Requirement: If a line in the data holds the string "EmFi", list it.

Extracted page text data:

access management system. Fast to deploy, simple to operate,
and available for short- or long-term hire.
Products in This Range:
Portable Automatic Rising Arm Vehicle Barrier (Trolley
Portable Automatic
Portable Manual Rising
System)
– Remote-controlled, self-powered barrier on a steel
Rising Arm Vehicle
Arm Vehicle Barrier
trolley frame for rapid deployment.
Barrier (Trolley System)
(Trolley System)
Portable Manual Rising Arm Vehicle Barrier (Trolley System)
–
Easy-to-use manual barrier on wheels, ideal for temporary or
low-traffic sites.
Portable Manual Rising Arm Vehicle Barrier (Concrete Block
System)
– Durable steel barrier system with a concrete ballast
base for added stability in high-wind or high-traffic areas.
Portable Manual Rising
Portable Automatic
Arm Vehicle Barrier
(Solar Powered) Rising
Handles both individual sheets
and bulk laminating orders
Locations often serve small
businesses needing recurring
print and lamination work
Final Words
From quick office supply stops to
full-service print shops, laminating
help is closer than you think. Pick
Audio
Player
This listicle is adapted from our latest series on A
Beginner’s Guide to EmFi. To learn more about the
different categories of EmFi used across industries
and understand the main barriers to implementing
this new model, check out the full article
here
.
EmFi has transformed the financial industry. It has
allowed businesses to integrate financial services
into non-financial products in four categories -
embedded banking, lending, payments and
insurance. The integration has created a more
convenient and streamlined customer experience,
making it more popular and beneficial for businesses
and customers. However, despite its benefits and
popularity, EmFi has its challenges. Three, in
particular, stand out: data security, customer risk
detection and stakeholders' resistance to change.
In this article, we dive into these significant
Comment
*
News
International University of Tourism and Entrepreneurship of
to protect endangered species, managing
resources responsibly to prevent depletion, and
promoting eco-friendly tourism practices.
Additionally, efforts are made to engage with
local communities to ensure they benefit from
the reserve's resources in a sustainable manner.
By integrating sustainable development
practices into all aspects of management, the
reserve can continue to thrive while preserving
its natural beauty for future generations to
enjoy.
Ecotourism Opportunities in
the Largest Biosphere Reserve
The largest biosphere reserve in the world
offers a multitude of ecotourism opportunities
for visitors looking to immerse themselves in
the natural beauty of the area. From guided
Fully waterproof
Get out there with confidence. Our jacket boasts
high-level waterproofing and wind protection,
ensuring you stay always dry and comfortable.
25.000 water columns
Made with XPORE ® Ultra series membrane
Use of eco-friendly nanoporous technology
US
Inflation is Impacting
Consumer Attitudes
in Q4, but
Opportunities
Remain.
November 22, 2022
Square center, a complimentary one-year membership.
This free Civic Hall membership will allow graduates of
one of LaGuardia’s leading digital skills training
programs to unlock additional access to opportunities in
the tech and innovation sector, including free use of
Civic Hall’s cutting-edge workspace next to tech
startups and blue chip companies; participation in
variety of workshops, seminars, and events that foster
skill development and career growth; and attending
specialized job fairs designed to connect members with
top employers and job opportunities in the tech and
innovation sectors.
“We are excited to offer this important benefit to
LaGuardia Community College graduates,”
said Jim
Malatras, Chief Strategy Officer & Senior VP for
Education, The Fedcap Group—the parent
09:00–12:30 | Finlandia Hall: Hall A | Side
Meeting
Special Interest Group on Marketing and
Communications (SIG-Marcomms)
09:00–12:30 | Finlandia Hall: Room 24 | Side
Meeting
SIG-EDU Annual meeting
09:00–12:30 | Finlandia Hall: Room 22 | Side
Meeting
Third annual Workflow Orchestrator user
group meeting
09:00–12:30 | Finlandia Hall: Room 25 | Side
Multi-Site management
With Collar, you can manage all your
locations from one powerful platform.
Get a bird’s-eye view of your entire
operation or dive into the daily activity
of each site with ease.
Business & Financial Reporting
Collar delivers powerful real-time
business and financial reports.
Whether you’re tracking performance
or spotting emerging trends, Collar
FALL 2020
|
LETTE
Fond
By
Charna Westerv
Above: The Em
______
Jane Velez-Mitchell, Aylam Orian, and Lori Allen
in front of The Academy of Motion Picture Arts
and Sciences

Response below:
Beginner’s Guide to EmFi. To learn more about the
different categories of EmFi used across industries
EmFi has transformed the financial industry. It has
popularity, EmFi has its challenges. Three, in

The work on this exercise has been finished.